All I'll say is that if an audience laughed at a crucial point in a story I wrote when I was hoping for outrage, I'd be seriously bummed. I don't think I would have done my job as a writer and I would probably go home, polish off a bottle of draino, and throw my computer out the window into the sea.

ed said...

I guess it all boils down to what you are attempting:

The Room (unseen)
- gaining a response wildly at odds with the intention of the creator is an artistic failure,
- gaining a cult following is a commercial success and possibly a career success (allowing the guy to go on & make more films).

but also

- entertaining your audience - the opposite of boring them - is surely the quintessential primary need of a film - prior to all other concerns (profound meaning, taking the audience on the emotional journey, etc) and from what I hear 'The Room' has this in spades.

Secondly:
I wonder is splitting the audience bad? - a film whose audience diverges into those who Hate and those who Love your film is more of a success than a film that leaves the audience uncaring, surely?

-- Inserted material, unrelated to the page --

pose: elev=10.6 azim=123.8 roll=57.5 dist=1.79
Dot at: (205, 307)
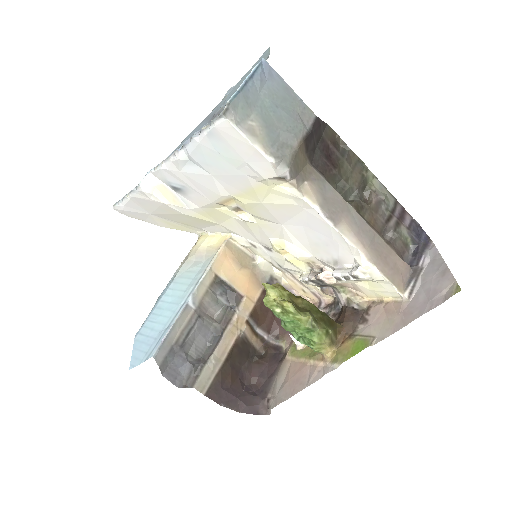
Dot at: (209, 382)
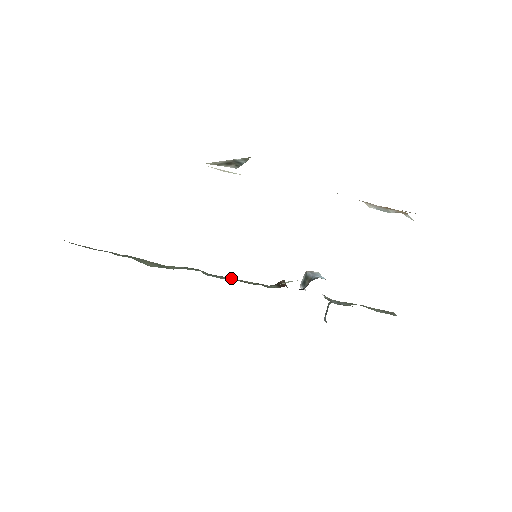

if the creators intent does not come across (whether accepted or mocked) that is a failure (assuming that the film is being used as a method of social communication).

As d f mamea pointed out beyond its creation a film is a cultural artifact accepted by its audience on their terms - its success with us might not be the success wished for by the film creators themselves (but adulation from the crowds has a way of changing minds).

Sean_Molloy said...

Thanks Ed!

I think you're right by getting into the different criteria by which success can be measured. There's no single criteria for success, which is part of what makes screenwriting so fascinating and difficult.

Sean_Molloy said...

I saw The Room for the third time last night.

It still holds up.

In fact it gets in your head.

I expect I'll end up seeing it over and over again. In many ways, it's a highly effective piece of cinema, even if the effect is entirely undeliberate.

The Room - it's part of my life now...

d f mamea said...

dunno if i can bring myself to watch The Room, fun experience though it might be.

just finished watching Wallander and it was one of those viewing sessions where my Lovely Wife and i were giving instructions to the screen like --

-- And you're basing your diagnosis on what exactly? --

-- She's just attempted suicide, she's in hospital now and you're telling me she's not on, say, a twenty-minute suicide watch? --

-- You're the only detective in that entire station who can drive four hours to go to a remote island to find a potential witness! --

-- ... grr.

grr.

d f mamea said...

oh shit. meant to click on 'Preview'.

(trust the fingers, dave - trust the fingers.)